Je me suis alors interrogé sur les raisons de ce refus et sur cette
volonté d'expulser une partie de la population du Rwanda : Quel était
son but ? Le Rwanda était-il trop petit pour toutes les communautés ?
S'agissait-il de se créer un prétexte pour intervenir ensuite au Kivu
et pourquoi pas de le conquérir ? Les événements semblent par la suite
avoir conforté cette analyse, l'ONU étant obligée d'intervenir pour
mettre fin aux opérations d'expansion du nouveau régime de Kigali.
Aujourd'hui, je ne peux m'empêcher de relier ces événements à une
possible stratégie globale du général Kagamé.
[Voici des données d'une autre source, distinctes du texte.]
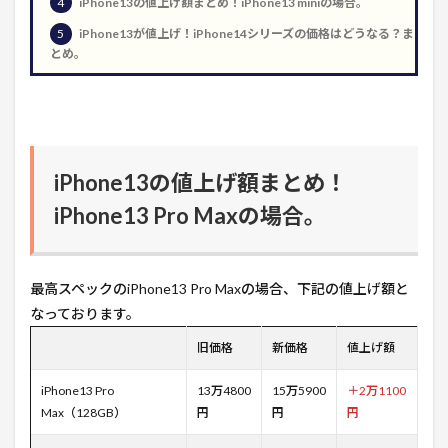
4
iPhone13の値上げ額まとめ！iPhone13 miniの場合。
5
iPhone13が値上げ！iPhone14シリーズの価格はどうなる？ま
とめ。
iPhone13の値上げ額まとめ！
iPhone13 Pro Maxの場合。
最高スペックのiPhone13 Pro Maxの場合、下記の値上げ額と
なっております。
旧価格
新価格
値上げ額
iPhone13 Pro
13万4800
15万5900
＋2万1100
Max（128GB）
円
円
円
Les accords d'Arusha
(1993) prévoyaient la participation du FPR à un gouvernement d'union
nationale et à une armée mixte commune. S'il s'avérait que le général
Kagamé avait commandité l'attentat contre l'avion du président
Habyarimana, déclenchant ainsi les massacres, cette stratégie de
conquête du pouvoir sans partage serait alors confirmée. Ceci
éclairerait de manière radicale la compréhension de ce qui s'est passé
et les responsabilités du déclenchement du génocide.


Ceux qui ignorent délibérément cette possibilité et détournent
l'attention vers des exactions supposées de l'armée française
devraient y réfléchir.

Jean-Claude Lafourcade est général (cadre de réserve).